Spurred by recent progress in biomaterials and therapeutics, stimulus-responsive strategies that deliver an active substance in temporal-, spatial-, and dose-controlled fashions have become achievable. Implementation of such strategies necessitates the use of bio-safe materials that are sensitive to a specific pathological incitement or that, in response to a precise stimulus, undergo hydrolytic cleavage or a change in biomolecular conformation. An innovative design of polymeric stimulus-responsive systems should controllably release a drug or degrade the drug carrier in response to specific lesion enzymes. Wound healing is a great challenge due to various hidden factors such as pathogenic infections, neurovascular diseases, excessive exudates, lack of an effective therapeutic delivery system, low cell proliferation, and cell migration. In addition, long-term use of antibiotics in chronic wound management can result in side effects and antimicrobial resistance. Novel treatments with antibacterial pharmaceuticals thus vitally need to be developed. Recently, graphene and graphene family members have emerged as shining stars among biomaterials for wound-healing applications due to their excellent bioactive properties, which can overcome limitations of current wound dressings and fulfill wound-healing requirements.

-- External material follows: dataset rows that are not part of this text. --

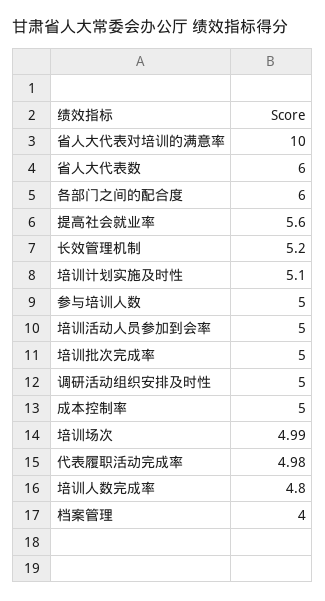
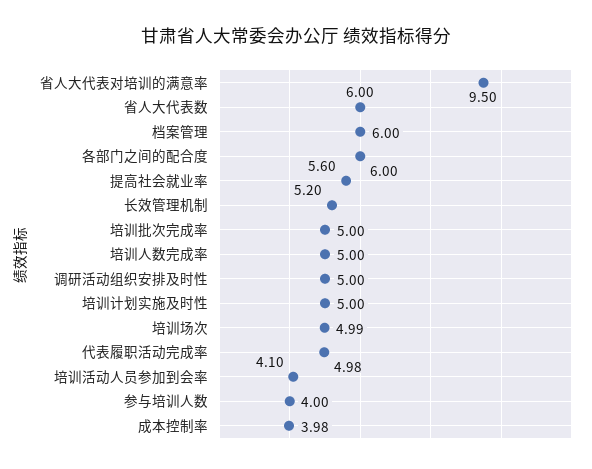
  {
-   "省人大代表对培训的满意率": 10,
+   "省人大代表对培训的满意率": 9.5,
    "省人大代表数": 6,
    "各部门之间的配合度": 6,
    "提高社会就业率": 5.6,
    "长效管理机制": 5.2,
-   "培训计划实施及时性": 5.1,
+   "培训计划实施及时性": 5,
-   "参与培训人数": 5,
+   "参与培训人数": 4,
-   "培训活动人员参加到会率": 5,
+   "培训活动人员参加到会率": 4.1,
    "培训批次完成率": 5,
    "调研活动组织安排及时性": 5,
-   "成本控制率": 5,
+   "成本控制率": 3.98,
    "培训场次": 4.99,
    "代表履职活动完成率": 4.98,
-   "培训人数完成率": 4.8,
+   "培训人数完成率": 5,
-   "档案管理": 4
+   "档案管理": 6
  }

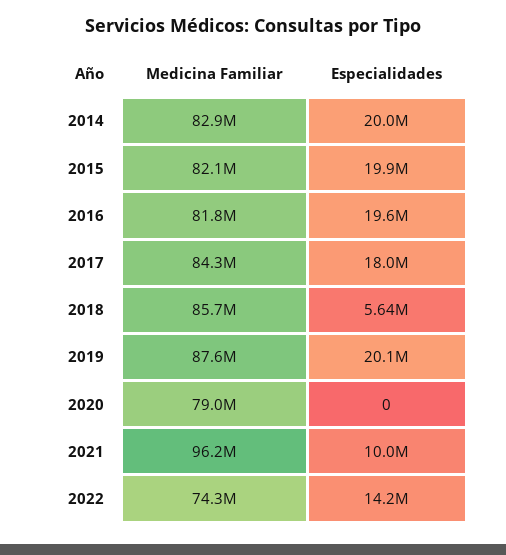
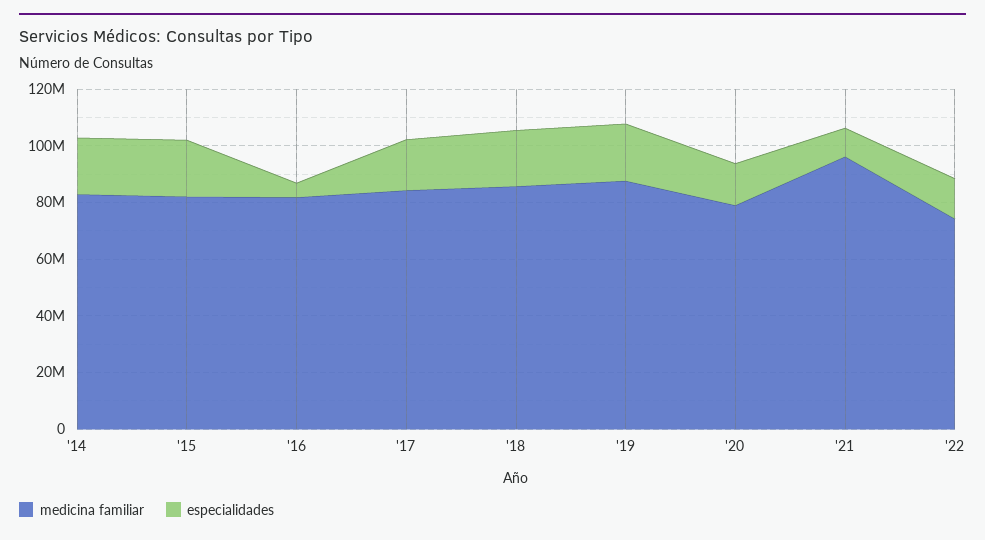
  {
    "Medicina Familiar": {
      "2014": 82900000,
      "2015": 82100000,
      "2016": 81800000,
      "2017": 84300000,
      "2018": 85700000,
      "2019": 87600000,
      "2020": 79000000,
      "2021": 96200000,
      "2022": 74300000
    },
    "Especialidades": {
      "2014": 20000000,
      "2015": 19900000,
-     "2016": 19600000,
+     "2016": 5000000,
      "2017": 18000000,
-     "2018": 5640000,
+     "2018": 20000000,
      "2019": 20100000,
-     "2020": 0,
+     "2020": 15000000,
      "2021": 10000000,
      "2022": 14200000
    }
  }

Herein, we developed a feasible approach to impregnate graphene oxide (GO) into genipin-crosslinked gelatin (3GO) hydrogels to enzymatically control GO release. The developed hydrogels were characterized by chemical, physical, morphological, and cellular analyses. The results proved that the 3GO1 hydrogel is biocompatible and significantly enhanced the mechanical strength by encapsulating GO. Moreover, the rate of GO release depended on the crosslinking degree and environmental enzyme levels. Enzymatically released GO displayed uniform dispersity, retained its antibacterial activities against Staphylococcus aureus and Pseudomonas aeruginosa through sharp edges and wrapping mechanisms, and promoted human fibroblast migration. This multifunctional hydrogel we developed with antibacterial efficacy is suitable for future application as wound dressings.